While you’re adding fiber-rich foods, it helps to cut back on the ones working against you. Highly processed foods like white bread, white pasta, chips, and fast food are low in fiber and slow your digestion. Processed meats, cheese in large quantities, and sugary snacks fill you up without giving your gut anything useful to work with. Red meat is particularly low in fiber and takes longer to digest, so meals built around steak with no vegetables on the plate are a recipe for sluggish bowels.

Water Makes Fiber Work

Fiber needs water to do its job. Without enough fluid, adding more fiber can actually make constipation worse by creating dry, hard bulk in your intestines. Aim for at least 48 to 64 ounces of water per day, which works out to roughly six to eight glasses. If you’re significantly increasing your fiber intake, stay at the higher end of that range. Herbal teas, broth, and water-rich fruits like watermelon and oranges all count toward your fluid total.

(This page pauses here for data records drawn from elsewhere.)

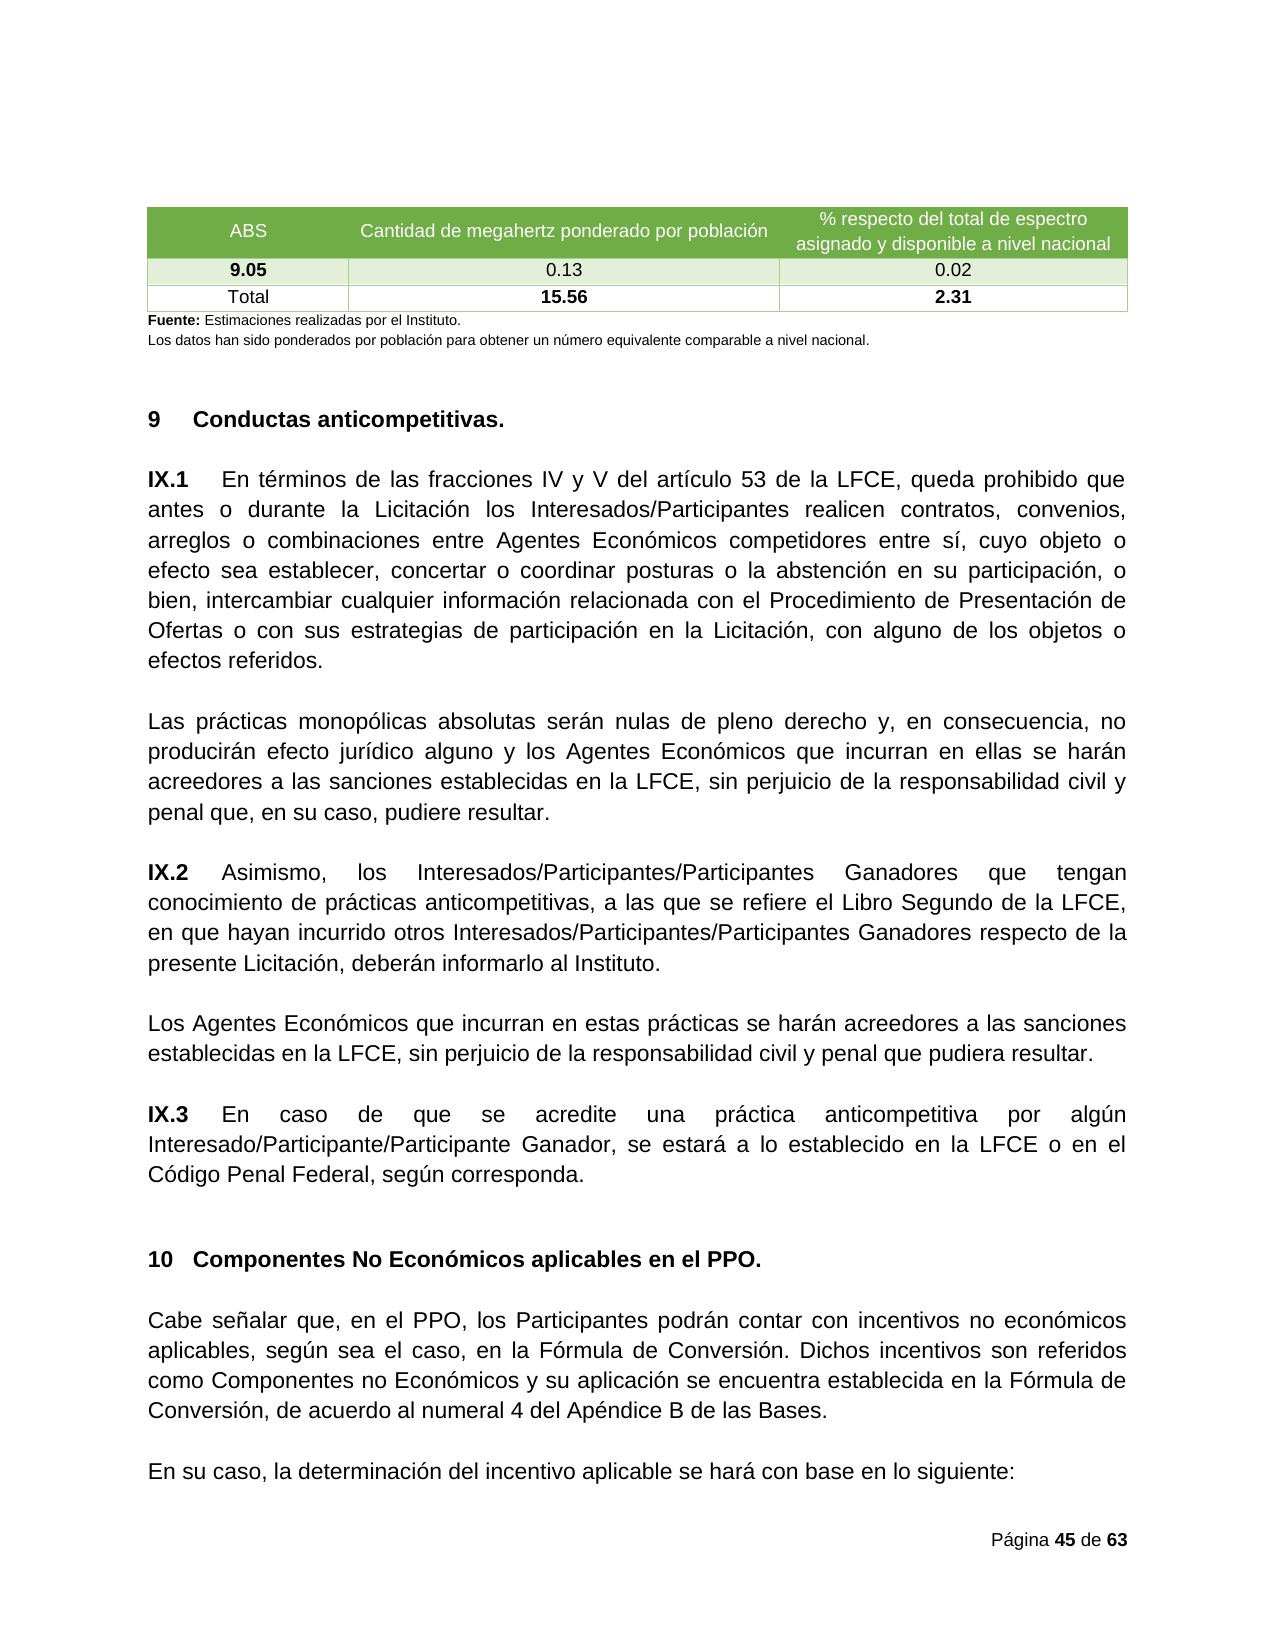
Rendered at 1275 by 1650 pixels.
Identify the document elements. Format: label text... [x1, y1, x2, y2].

text Las prácticas monopólicas absolutas serán nulas de pleno derecho y, en consecuencia, no producirán efecto jurídico alguno y los Agentes Económicos que incurran en ellas se harán acreedores a las sanciones establecidas en la LFCE, sin perjuicio de la responsabilidad civil y penal que, en su caso, pudiere resultar. [148, 708, 1127, 825]
text Fuente: Estimaciones realizadas por el Instituto. [148, 312, 1122, 329]
subtitle Conductas anticompetitivas. [148, 406, 1127, 432]
table_header % respecto del total de espectro asignado y disponible a nivel nacional [780, 208, 1127, 258]
table_cell 15.56 [349, 286, 779, 311]
table_header ABS [148, 208, 348, 258]
text Cabe señalar que, en el PPO, los Participantes podrán contar con incentivos no económicos aplicables, según sea el caso, en la Fórmula de Conversión. Dichos incentivos son referidos como Componentes no Económicos y su aplicación se encuentra establecida en la Fórmula de Conversión, de acuerdo al numeral 4 del Apéndice B de las Bases. [148, 1307, 1127, 1424]
list En términos de las fracciones IV y V del artículo 53 de la LFCE, queda prohibido que antes o durante la Licitación los Interesados/Participantes realicen contratos, convenios, arreglos o combinaciones entre Agentes Económicos competidores entre sí, cuyo objeto o efecto sea establecer, concertar o coordinar posturas o la abstención en su participación, o bien, intercambiar cualquier información relacionada con el Procedimiento de Presentación de Ofertas o con sus estrategias de participación en la Licitación, con alguno de los objetos o efectos referidos. [148, 466, 1127, 674]
table_cell 0.02 [780, 259, 1127, 284]
table_cell 2.31 [780, 286, 1127, 311]
list En caso de que se acredite una práctica anticompetitiva por algún Interesado/Participante/Participante Ganador, se estará a lo establecido en la LFCE o en el Código Penal Federal, según corresponda. [148, 1101, 1127, 1187]
list Asimismo, los Interesados/Participantes/Participantes Ganadores que tengan conocimiento de prácticas anticompetitivas, a las que se refiere el Libro Segundo de la LFCE, en que hayan incurrido otros Interesados/Participantes/Participantes Ganadores respecto de la presente Licitación, deberán informarlo al Instituto. [148, 859, 1127, 976]
table_cell 0.13 [349, 259, 779, 284]
text Los Agentes Económicos que incurran en estas prácticas se harán acreedores a las sanciones establecidas en la LFCE, sin perjuicio de la responsabilidad civil y penal que pudiera resultar. [148, 1010, 1127, 1066]
text En su caso, la determinación del incentivo aplicable se hará con base en lo siguiente: [148, 1458, 1127, 1484]
subtitle Componentes No Económicos aplicables en el PPO. [148, 1246, 1127, 1273]
text Los datos han sido ponderados por población para obtener un número equivalente comparable a nivel nacional. [148, 331, 1127, 348]
table_cell Total [148, 286, 348, 311]
table_header Cantidad de megahertz ponderado por población [349, 208, 779, 258]
table_cell 9.05 [148, 259, 348, 284]
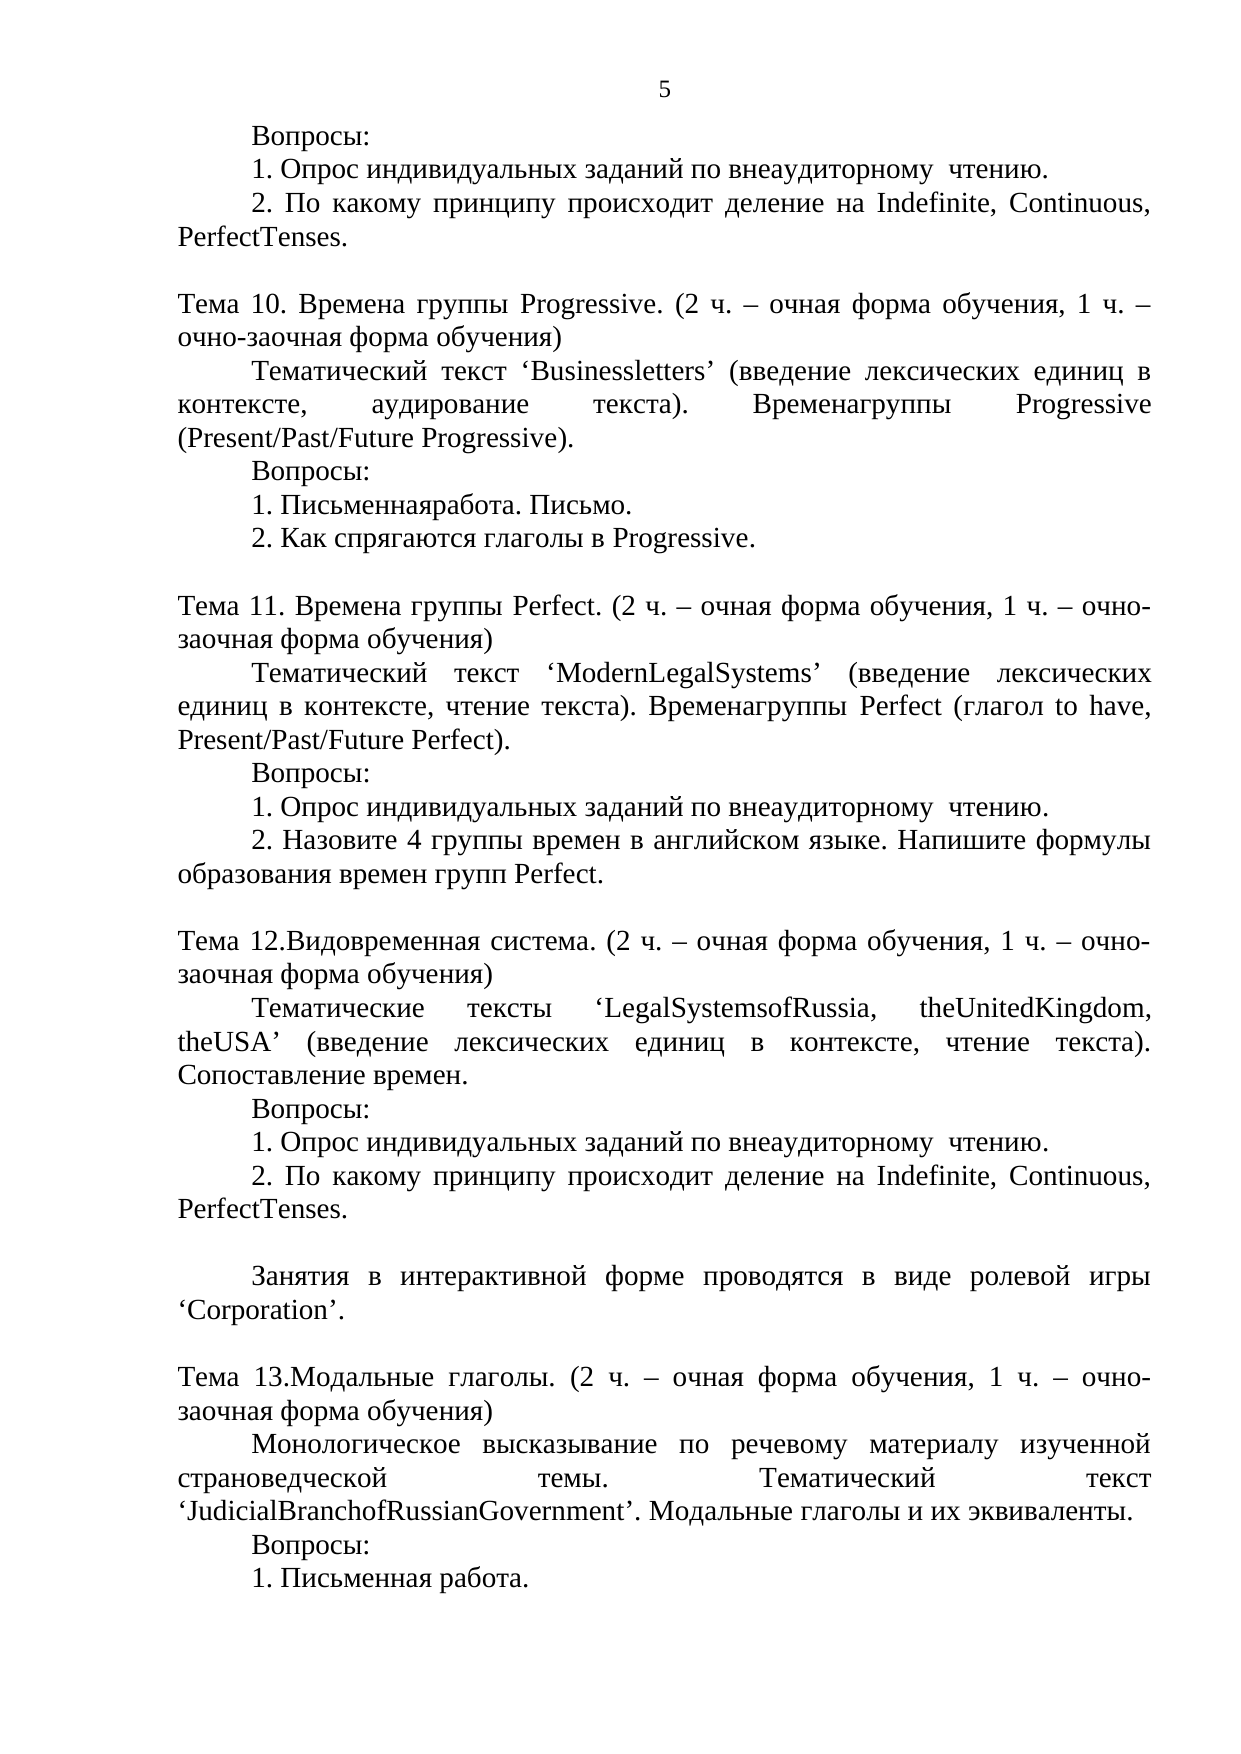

How to Increase Fiber Without Side Effects

One common mistake is overhauling your diet overnight. Going from 10 grams of fiber a day to 30 grams will likely cause bloating, gas, and cramping, which makes people quit before they see results. Instead, add one new high-fiber food every few days. Start with an extra serving of fruit or a small portion of beans, then build from there over two to three weeks. Your gut bacteria need time to adjust to the increased workload, and a gradual ramp-up gives them that window.

Pairing each fiber increase with extra water, and spreading fiber-rich foods across all your meals rather than loading them into one, also reduces the chance of discomfort. A bowl of oatmeal with ground flaxseed at breakfast, an apple as a snack, a bean-based lunch, and roasted vegetables at dinner distributes the load evenly and keeps your digestive system moving throughout the day.